Retrieve each line that contains the word "معدن" from the entries below.
=-=-=-=-=
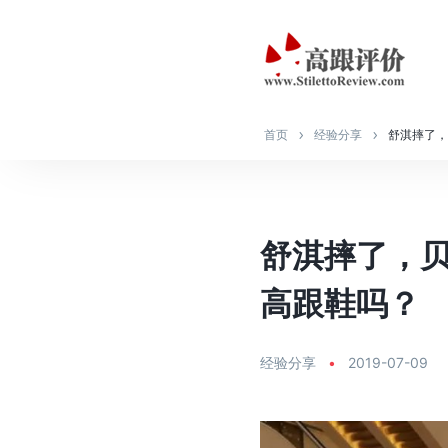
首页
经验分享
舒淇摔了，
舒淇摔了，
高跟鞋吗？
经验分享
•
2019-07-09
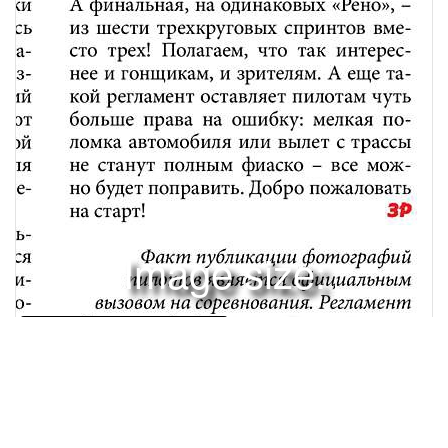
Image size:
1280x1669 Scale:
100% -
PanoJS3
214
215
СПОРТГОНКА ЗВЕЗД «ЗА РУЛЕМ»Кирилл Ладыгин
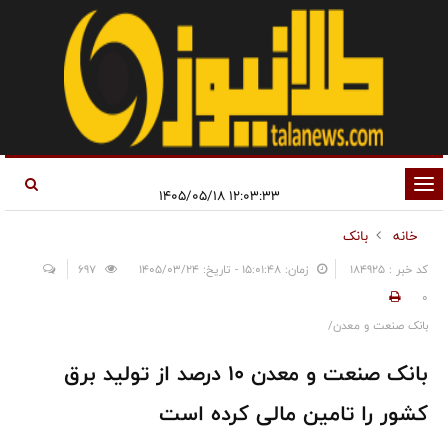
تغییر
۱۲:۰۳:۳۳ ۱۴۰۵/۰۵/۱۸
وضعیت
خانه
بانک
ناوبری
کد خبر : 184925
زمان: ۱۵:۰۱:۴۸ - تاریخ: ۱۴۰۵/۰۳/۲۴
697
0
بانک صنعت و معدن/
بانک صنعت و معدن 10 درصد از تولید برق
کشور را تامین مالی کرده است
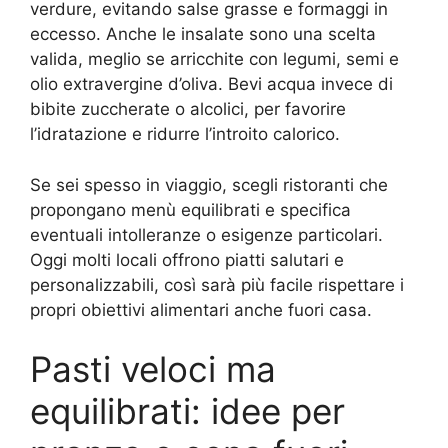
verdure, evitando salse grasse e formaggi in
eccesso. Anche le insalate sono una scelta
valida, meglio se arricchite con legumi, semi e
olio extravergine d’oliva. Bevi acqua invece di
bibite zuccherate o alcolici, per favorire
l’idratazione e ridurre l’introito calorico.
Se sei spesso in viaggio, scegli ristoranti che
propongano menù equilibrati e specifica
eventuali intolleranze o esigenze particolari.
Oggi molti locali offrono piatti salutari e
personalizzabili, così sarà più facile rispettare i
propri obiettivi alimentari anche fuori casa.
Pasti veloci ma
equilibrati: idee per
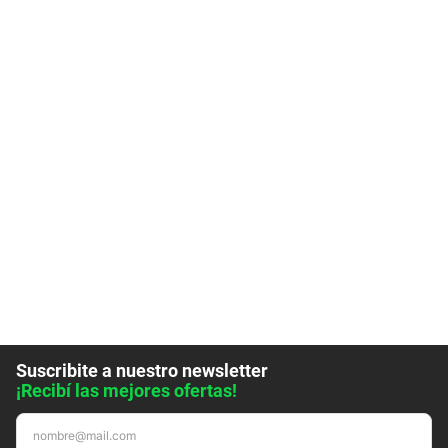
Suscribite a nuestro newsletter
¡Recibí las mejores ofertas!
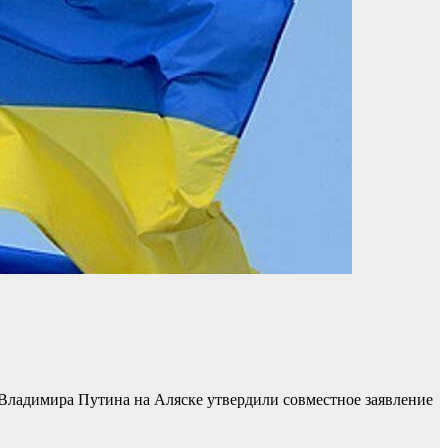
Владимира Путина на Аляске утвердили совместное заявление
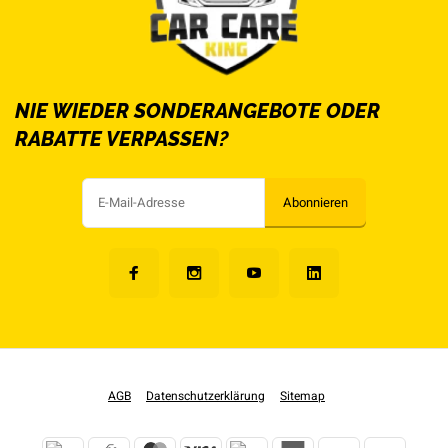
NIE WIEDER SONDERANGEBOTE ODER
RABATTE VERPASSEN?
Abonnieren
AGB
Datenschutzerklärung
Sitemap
=-=-=-=-=
Exercise output:
بانک صنعت و معدن/
بانک صنعت و معدن 10 درصد از تولید برق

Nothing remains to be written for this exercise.